TASK OBJECTIVE :: The word "прогнозный": say how many lines of the data below contain it, and give the number alone.

DATA TO EXAMINE ::
Content starts
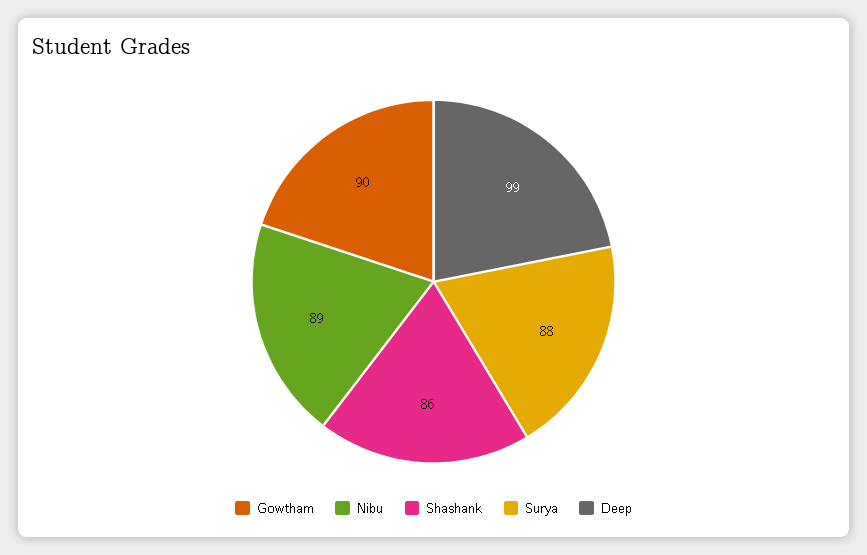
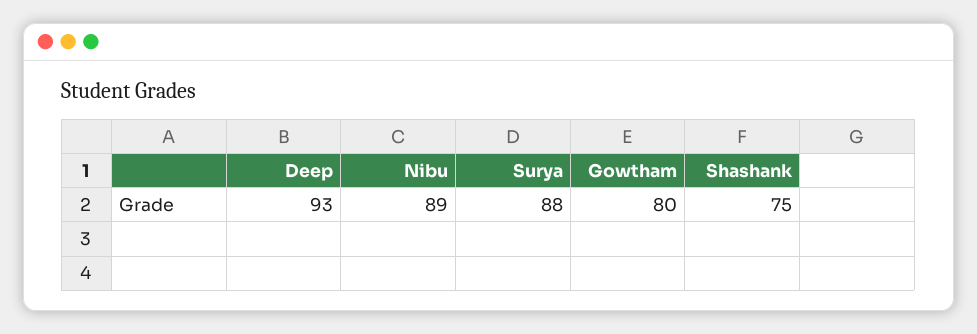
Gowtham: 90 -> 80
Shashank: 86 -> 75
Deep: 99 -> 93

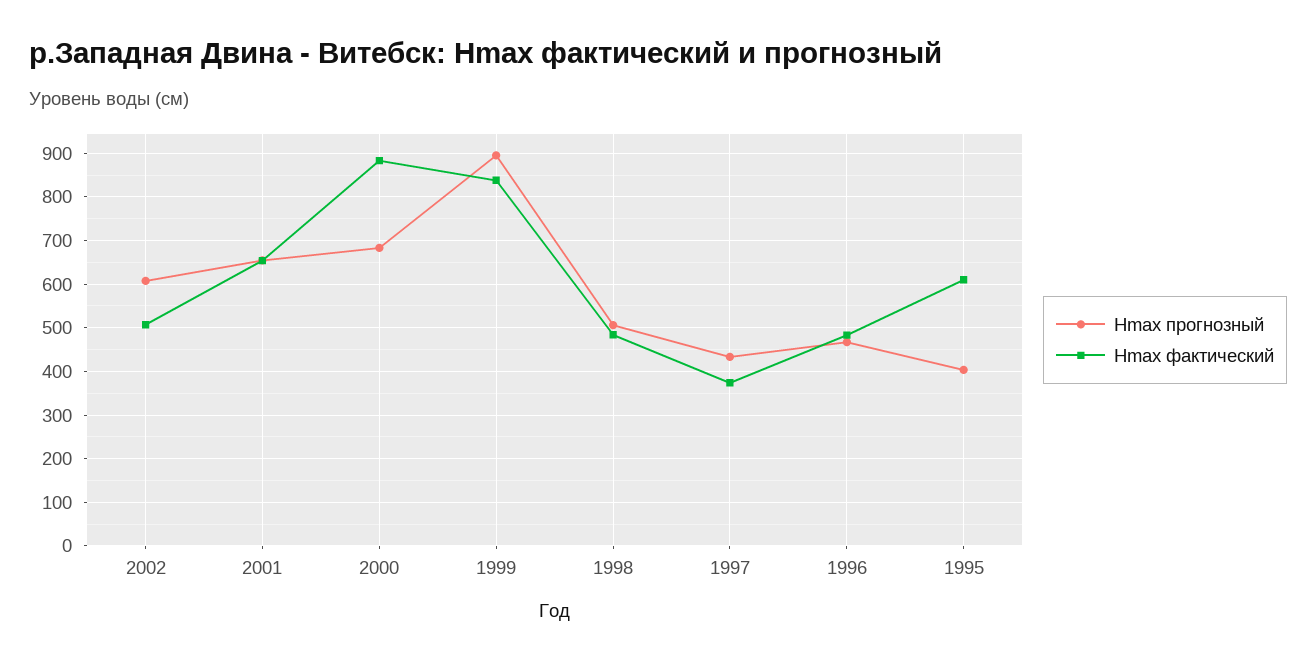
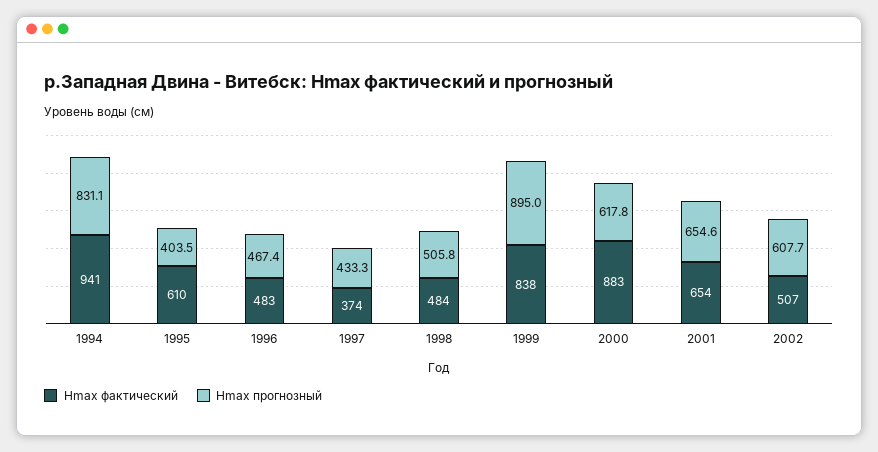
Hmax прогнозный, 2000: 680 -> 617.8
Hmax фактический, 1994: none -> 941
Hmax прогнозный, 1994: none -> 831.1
Content ends
YOUR SOLUTION :: 2